S.3 of the 1914 Act refers to ecclesiastical law in the following terms:

‘ecclesiastical courts and persons … shall cease to exercise any jurisdiction, and the ecclesiastical law of the Church in Wales shall cease to exist as law’ (s.3(1))

‘ecclesiastical law shall include … such law so far as it is embodied in the Church Discipline Act 1840, the Public Worship Regulation Act 1874, the Clergy Discipline Act 1892 or the Ecclesiastical Dilapidations Acts 1871-2, or any other Act of Parliament’ (s.3(4))

S.38(1) of the Act defines ‘ecclesiastical person’ as ‘the holder of any ecclesiastical office who is in holy orders’.

It must be acknowledged that s.3, considered in isolation, does tend to support Lord Denning’s analysis.  It seems to identify ecclesiastical law with clergy and Church courts.  The Acts of Parliament referred to in s.3(4), which have now all been repealed, regulated the functions of the clergy.

However, it is argued s.3 has to be understood in the context of the Welsh Church Act as a whole.  The long title of the Act makes clear that the purpose of the Act was

[1] ‘to terminate the establishment of the Church in Wales … and

[2] ‘to make provision in respect of the Temporalities thereof and …

[3] ‘other purposes in connection with [1 and 2]’.

S.1 of the Act provides that ‘the Church in Wales … shall cease to be established by law’.  ‘Established by law’ means ‘constituted by law’.  ‘Temporalities’ refers to property and property rights.

The Welsh Church Act therefore had a twofold purpose

(1) to reconstitute the Church in Wales on a voluntary basis and

(2) to dispose of its property.

The references to ‘ecclesiastical law’ in s.3 of the 1914 Act should therefore be understood in the context of the Church’s establishment.  The ‘establishment’ of the Church is its constitutional structure, its organisation.  The law of the Church regulates its function.  The function of the Church in Wales, as of any Church, is the administration of the Christian religion.  Ecclesiastical law regulates the administration of the Christian religion.

Thus the 1914 Act reconstituted both the Church’s

(1) structure / organisation and

(2) its function

on a voluntary basis.  Henceforward the members of the Church in Wales would decide its organisation and function on the basis of rules agreed between themselves, though subject to the secular law.

Thus the 1914 Act made a distinction between the Church’s religion and its property, not between its ‘general’ and ‘technical’ law.  It is rather absurd to divide the administration of the Christian religion into ‘general’ and ‘technical’ aspects.

It may indeed be difficult, even impossible, to define the exact boundaries of ecclesiastical law.  Where does the administration of religion end and secular governance begin? 

The House of Lords specifically declined to answer this question in the Tithe Redemption case.  ‘It is not … necessary to pronounce finally on these niceties’ (Viscount Simon, p. 713).  ‘I am not clear as to the precise effect of the very general words of s.3’ (Lord Wright, p.717).  ‘I do not desire to dogmatise as to the effect of s.3’ (Lord Porter, p.718).  ‘I do not think it necessary to determine the exact scope of that ‘ecclesiastical law’ … which by s.3 … is to cease to exist as law’ (Lord Simonds, p.720).

• WRITTEN EXERCISE 1
In the passage on the Welsh Church Act 1914, translate this sentence into Spanish: "The function of the Church in Wales, as of any Church, is the administration of the Christian religion."
• WRITTEN EXERCISE 2
Decide whether each statement agrees with the passage on the Welsh Church Act 1914. For each one, answer yes or no and quote the words of the passage that decide it. (a) The Acts of Parliament referred to in s.3(4) are still in force. (b) S.38(1) defines an ecclesiastical person as the holder of any ecclesiastical office who is in holy orders. (c) In the Tithe Redemption case, the House of Lords settled the exact boundaries of ecclesiastical law.
• WRITTEN EXERCISE 3
Reproduce word for word the part of the passage on the Welsh Church Act 1914 between "on a voluntary basis.  Henceforward" and "the secular law.", inclusive.

• RECORD EXCERPTS

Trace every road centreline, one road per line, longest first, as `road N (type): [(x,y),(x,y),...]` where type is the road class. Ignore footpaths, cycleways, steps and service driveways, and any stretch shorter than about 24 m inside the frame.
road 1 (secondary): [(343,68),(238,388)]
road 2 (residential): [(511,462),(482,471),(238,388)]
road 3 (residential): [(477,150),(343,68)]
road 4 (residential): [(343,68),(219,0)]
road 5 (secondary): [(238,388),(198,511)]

• SOLUTION 1
La función de la Iglesia en Gales, como la de cualquier Iglesia, es la administración de la religión cristiana.

• SOLUTION 2
(a) No: "The Acts of Parliament referred to in s.3(4), which have now all been repealed, regulated the functions of the clergy."
(b) Yes: "S.38(1) of the Act defines ‘ecclesiastical person’ as ‘the holder of any ecclesiastical office who is in holy orders’."
(c) No: "The House of Lords specifically declined to answer this question in the Tithe Redemption case."

• SOLUTION 3
on a voluntary basis.  Henceforward the members of the Church in Wales would decide its organisation and function on the basis of rules agreed between themselves, though subject to the secular law.